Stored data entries

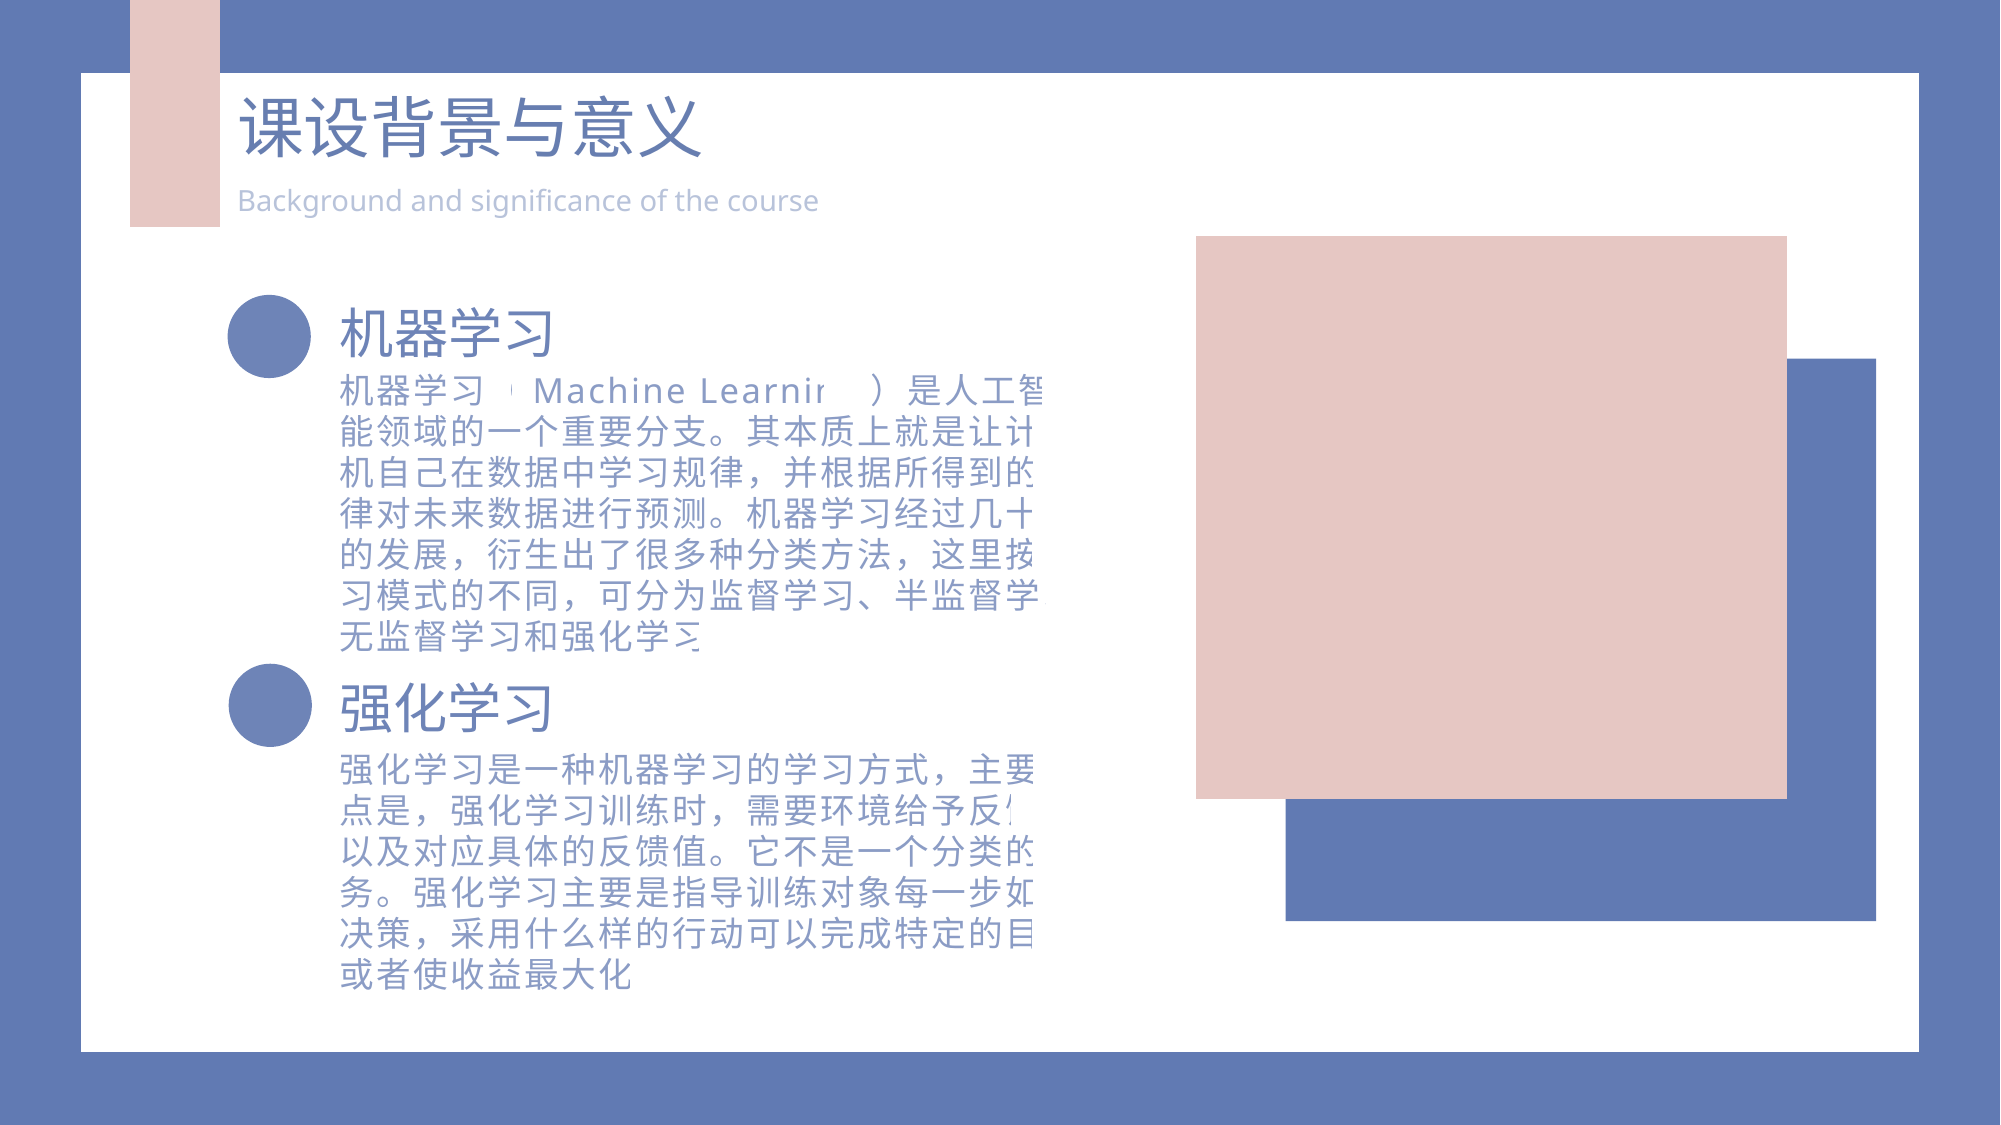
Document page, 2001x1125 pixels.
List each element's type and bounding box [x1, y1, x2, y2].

text_box [228, 663, 312, 747]
text_box [129, 0, 221, 228]
text_box [81, 73, 1919, 1052]
text_box [1195, 236, 1787, 800]
text_box [237, 95, 975, 212]
text_box [227, 294, 311, 379]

_What is expected_
Repeat, word for word, each of the records, omitting any image they hold.

_Task response_
Document page, 2001x1125 pixels.
List each element's type and bounding box [x1, y1, x2, y2].

text_box [228, 663, 312, 747]
text_box [129, 0, 221, 228]
text_box [81, 73, 1919, 1052]
text_box [1195, 236, 1787, 800]
text_box [237, 95, 975, 212]
text_box [227, 294, 311, 379]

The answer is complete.